▸ Assignment
Using the data below, return the stretch from the line that contains "consultant." through the line that contains "17th April 2025", both included, exactly as it stands and nothing beyond it.
BEGIN Data records
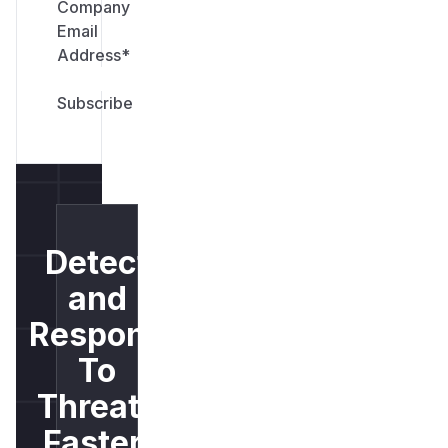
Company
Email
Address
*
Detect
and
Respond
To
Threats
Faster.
END Data records
BEGIN Data records
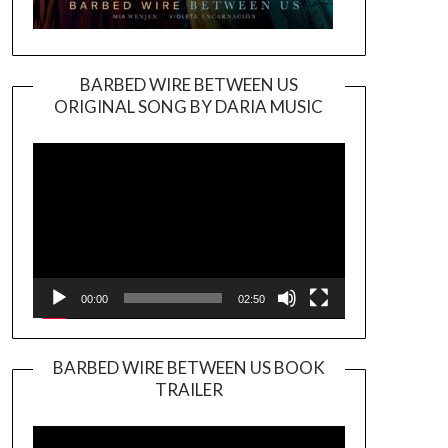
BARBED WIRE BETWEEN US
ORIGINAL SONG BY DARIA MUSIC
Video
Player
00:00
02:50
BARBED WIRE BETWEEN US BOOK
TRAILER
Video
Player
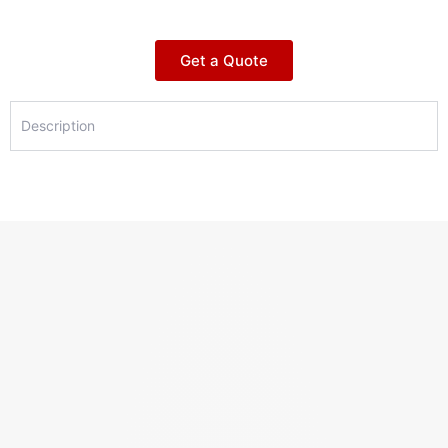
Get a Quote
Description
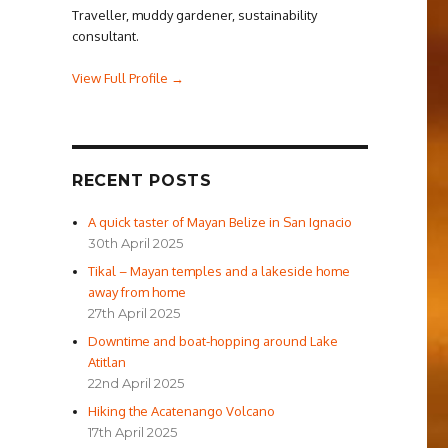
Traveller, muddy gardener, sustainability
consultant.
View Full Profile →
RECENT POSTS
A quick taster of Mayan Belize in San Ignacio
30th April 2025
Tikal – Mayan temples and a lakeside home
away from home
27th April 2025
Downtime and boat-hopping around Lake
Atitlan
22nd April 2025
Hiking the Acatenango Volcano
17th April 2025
END Data records
▸ Expected answer
consultant.
View Full Profile →
RECENT POSTS
A quick taster of Mayan Belize in San Ignacio
30th April 2025
Tikal – Mayan temples and a lakeside home
away from home
27th April 2025
Downtime and boat-hopping around Lake
Atitlan
22nd April 2025
Hiking the Acatenango Volcano
17th April 2025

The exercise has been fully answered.